» REQUIREMENT
Quote the text from every one of the rows below word for word, and leave the pictures out of your answer.

» RECORDS FOR THIS TASK
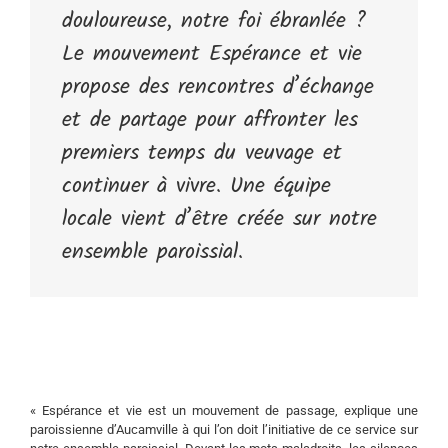
douloureuse, notre foi ébranlée ?
Le mouvement Espérance et vie
propose des rencontres d’échange
et de partage pour affronter les
premiers temps du veuvage et
continuer à vivre. Une équipe
locale vient d’être créée sur notre
ensemble paroissial.
« Espérance et vie est un mouvement de passage, explique une
paroissienne d’Aucamville à qui l’on doit l’initiative de ce service sur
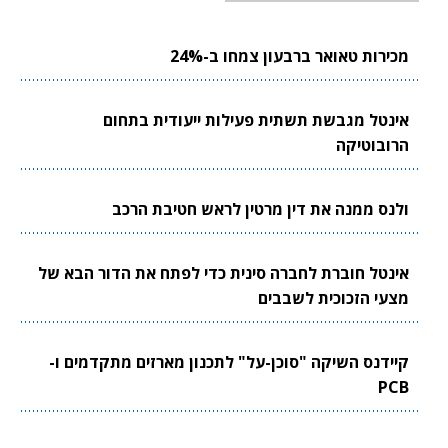
מכירות טאואר ברבעון צמחו ב-24%
אינטל מגבשת תשתית פעילות ייעודית בתחום
הרובוטיקה
ולנס ממנה את דין מרטין לראש חטיבת הרכב
אינטל חוברת לחברה סינית כדי לפתח את הדור הבא של
מצעי הזכוכית לשבבים
קיידנס השיקה "סוכן-על" לתכנון מארזים מתקדמים ו-
PCB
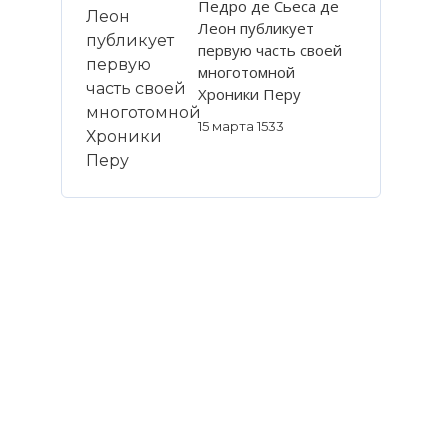
Педро де Сьеса де
Леон публикует
первую часть своей
многотомной
Хроники Перу
15 марта 1533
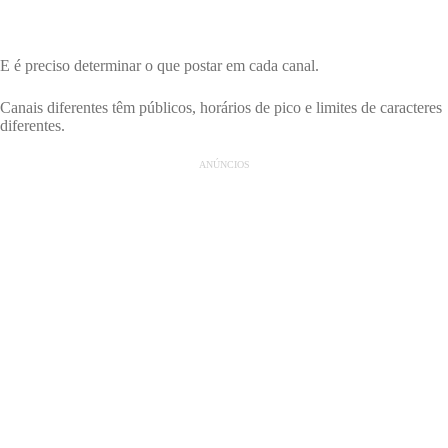
E é preciso determinar o que postar em cada canal.
Canais diferentes têm públicos, horários de pico e limites de caracteres
diferentes.
ANÚNCIOS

» FINAL ANSWER
douloureuse, notre foi ébranlée ?
Le mouvement Espérance et vie
propose des rencontres d’échange
et de partage pour affronter les
premiers temps du veuvage et
continuer à vivre. Une équipe
locale vient d’être créée sur notre
ensemble paroissial.
« Espérance et vie est un mouvement de passage, explique une
paroissienne d’Aucamville à qui l’on doit l’initiative de ce service sur
מכירות טאואר ברבעון צמחו ב-24%
אינטל מגבשת תשתית פעילות ייעודית בתחום
הרובוטיקה
ולנס ממנה את דין מרטין לראש חטיבת הרכב
אינטל חוברת לחברה סינית כדי לפתח את הדור הבא של
מצעי הזכוכית לשבבים
קיידנס השיקה "סוכן-על" לתכנון מארזים מתקדמים ו-
PCB
Педро де Сьеса де
Леон публикует
первую часть своей
многотомной
Хроники Перу
15 марта 1533
E é preciso determinar o que postar em cada canal.
Canais diferentes têm públicos, horários de pico e limites de caracteres
diferentes.
ANÚNCIOS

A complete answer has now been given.